International Conference of the States Parties address progress, direction of Chemical Weapons Convention

The 24th session of the Conference of the States Parties to the Chemical Weapons Convention (CWC) is gathering this week in The Hague to address new projects, encourage cooperation, and chart the progress of their shared endeavor.

“The recent use of chemical weapons, as well as the potential for misuse of advances in science and technology, dictates that we remain vigilant, agile, and fit for purpose,” OPCW Director-General Fernando Arias said.

Adaptation, he noted, will be critical to meet current and future threats, and to continue the prevention of chemical weapon use. There have also been some successes achieved recently, with progress made in the creation of a new Center for Chemistry and Technology and on the elimination of declared stockpiles of chemical weapons.

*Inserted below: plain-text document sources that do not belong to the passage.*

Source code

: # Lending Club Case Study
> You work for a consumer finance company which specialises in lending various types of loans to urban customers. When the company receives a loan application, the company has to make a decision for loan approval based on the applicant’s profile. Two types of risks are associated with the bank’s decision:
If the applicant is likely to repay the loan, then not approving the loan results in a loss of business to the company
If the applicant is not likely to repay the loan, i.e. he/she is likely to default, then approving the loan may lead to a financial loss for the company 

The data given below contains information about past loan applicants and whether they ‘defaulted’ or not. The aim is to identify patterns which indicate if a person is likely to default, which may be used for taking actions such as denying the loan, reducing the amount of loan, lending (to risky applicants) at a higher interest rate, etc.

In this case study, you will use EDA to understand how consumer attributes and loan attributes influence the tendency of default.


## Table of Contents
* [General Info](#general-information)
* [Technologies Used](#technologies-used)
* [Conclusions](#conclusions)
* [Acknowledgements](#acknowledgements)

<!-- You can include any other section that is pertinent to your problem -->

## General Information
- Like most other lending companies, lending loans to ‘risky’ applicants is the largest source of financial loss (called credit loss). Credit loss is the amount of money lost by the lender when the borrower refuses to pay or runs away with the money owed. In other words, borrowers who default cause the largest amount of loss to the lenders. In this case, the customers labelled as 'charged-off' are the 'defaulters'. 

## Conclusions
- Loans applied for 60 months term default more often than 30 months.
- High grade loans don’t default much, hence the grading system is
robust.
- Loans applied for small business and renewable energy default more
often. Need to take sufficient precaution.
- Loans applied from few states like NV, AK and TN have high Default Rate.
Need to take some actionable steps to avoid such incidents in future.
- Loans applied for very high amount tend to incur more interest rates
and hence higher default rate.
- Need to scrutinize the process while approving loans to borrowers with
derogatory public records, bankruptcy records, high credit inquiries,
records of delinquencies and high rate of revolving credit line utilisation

The Conference exists as an international reminder of united action against chemical weapon use and works to promote the efforts of and compliance with the CWC. It meets annually but holds a Review Conference every five years to review operations and set a new strategic direction. Every one of the 193 member states of the OPCW is represented there.

Earlier this week, the conference included awards for three partners for progress made in permanently eliminating chemical weapons while promoting chemistry for peace. Prize money awarded to the recipients is made possible from the organization’s 2013 Nobel Peace Prize, along with supplementary funds from The Hague. Dr. Robert Mikulak of the United States, Cheng Tang of the People’s Republic of China and the International Union of Pure and Applied Chemistry serve as joint recipients of this year’s Hague Award.

Bilateral meetings between the Director-General, senior government officials, and other representatives are ongoing through the end of the conference on Friday. To close out the week, delegations and participants intend to honor the victims of chemical weapons and restate their commitment to the fight against chemical weapons through a wreath-laying ceremony in the OPCW’s memorial garden.